Una casa de madera no es solamente otro tipo de casa, es otro tipo de vida.
Nadie duda de los efectos beneficiosos que, para la salud, comporta vivir en madera, ya sea para enfermedades de tipo reumático, como para cierto tipo de alergias y la mayoría de las que provoca el stress, por el ritmo de vida actual.
La no acumulación de electricidad estática y una mejor absorción de ruidos,
hacen el ambiente mucho más agradable y relajante.
Un menor consumo energético, tanto en
calefacción como en aire acondicionado y la posibilidad de construir su propia
vivienda, también deciden a muchas personas. Por las especiales características
de la madera, cuando estas casas se utilizan como segunda vivienda, tienen la
gran ventaja de encontrarlas en cada visita como si estuvieran siempre
habitadas.
La madera es un producto ecológico,
los bosques son cortados, replantados y cuidados, sin producir el menor daño al
entorno. De los árboles es aprovechado absolutamente todo, sin ocasionar ningún
tipo de residuo, basura o daño persistente en la naturaleza. En este momento,
existe en Finlandia el doble de reservas de madera que a principios de siglo.
Las casas pueden construirse sin utilizar ningún producto químico, es decir, puede ser una construcción totalmente ecológica.
En las construcciones de madera como en cualquier otra existen muchas cualidades que afectan directamente a la duración estética y lo que es más importante, a su habitabilidad.
Las casas de madera son normalmente más económicas que las de obra tradicional, con ningún material natural se puede construir más económico. La compra de una casa de madera a un proveedor y constructor serio y experimentado no es una aventura, consulte a quien viva en una y no se arrepentirá ya que cada día será más habitual. Este mercado ha estado duplicando sus ventas en los últimos años y seguirá en crecimiento ascendente, hasta llegar al porcentaje habitual en los países de nuestro entorno.
De la Revista "Vivir en Madera" nº 01
El futuro de la construcción
está en la madera (29 de julio de 2005)Las enormes ventajas medioambientales del uso de la madera en la construcción se conocen bien. Un ejemplo procedente de Irlanda demuestra que estas ventajas se asocian, además, a importantes beneficios económicos.
La responsabilidad de este desarrollo debe atribuirse a los esfuerzos de los fabricantes europeos de estructuras de madera. Durante los primeros años, la actividad de estas empresas se centró en el suministro de las partes a los "autoconstructores" de su propia vivienda individual. Sin embargo, con el paso del tiempo, los promotores inmobiliarios empezaron a comprender las ventajas de estas estructuras. En sus comienzos, el 90% de la producción de estructuras de madera se destinaba a compradores individuales y sólo un 10% a promotores. Actualmente, alrededor del 98% de la cifra de negocio procede de estos últimos.
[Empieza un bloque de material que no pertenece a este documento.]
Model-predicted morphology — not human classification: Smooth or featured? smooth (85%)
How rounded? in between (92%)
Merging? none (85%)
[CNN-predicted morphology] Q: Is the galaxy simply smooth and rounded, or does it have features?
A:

La fabricación de las estructuras de madera fuera del propio solar ofrece ventajas adicionales. En general, permite que los solares puedan ser más pequeños, reduce los desperdicios así como la necesidad de suministros durante la construcción. Los costos de material de las estructuras de madera son, asimismo, muy competitivos. Un constructor puede obtener el kit necesario para edificar un pareado típico por menos de 10.000 euros. En cuanto al comprador de la vivienda, las grandes ventajas se ponen de manifiesto en los costes de mantenimiento. La menor masa de estos edificios y su mejor aislamiento en comparación con los de los de hormigón permiten alcanzar la temperatura interior deseada mucho antes. Se afirma que la calefacción de estas casas, en Irlanda, cuesta un 50% menos que la de las viviendas de ladrillo o bloques de cemento equivalentes. En muchos países, el factor que limita en mayor medida el uso de la madera en la construcción de edificios es la idea de que estas estructuras se incendian y deterioran con más facilidad. Así sucedía en Irlanda y en Gran Bretaña durante los años 80 y principios de los 90. En aquella época, las compañías de seguros ejercían una discriminación activa contra esta forma de construcción.
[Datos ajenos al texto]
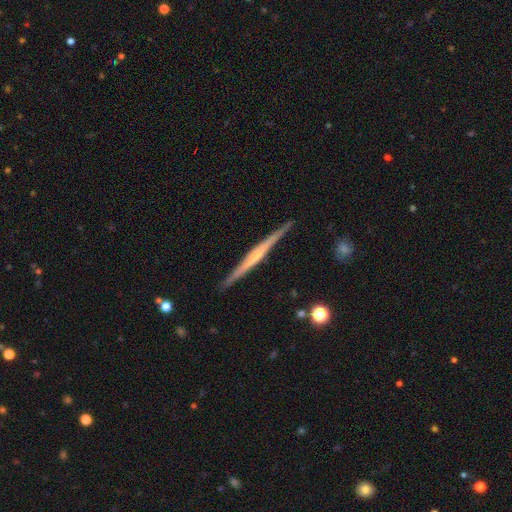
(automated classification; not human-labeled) The model was most divided on "edge-on bulge": rounded: 43%, none: 39%, boxy: 17%. More confident: edge-on disk — yes (98%); merging — none (90%); smooth or featured — featured or disk (76%).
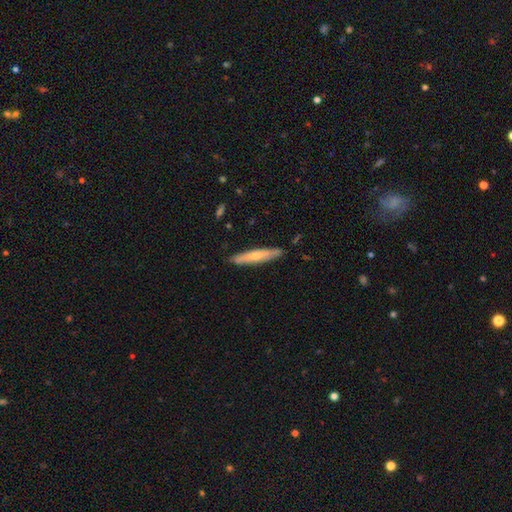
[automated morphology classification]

Así como los promotores se sienten cada vez más atraídos por las estructuras de madera, gracias a la oferta de importantes ventajas técnicas y económicas, los gobiernos también están empezando a reconocer los beneficios medioambientales de este modo de construcción.
Uno de los fabricantes especialistas en estructuras de madera, se está preparando para ese futuro mediante el desarrollo de diseños de viviendas super-eficientes. En 2004 lanzó su Eco Casa, de tecnología punta. El proyecto combina un extenso uso de la madera en la estructura y otros elementos estructurales con las últimas tendencias sobre ahorro energético.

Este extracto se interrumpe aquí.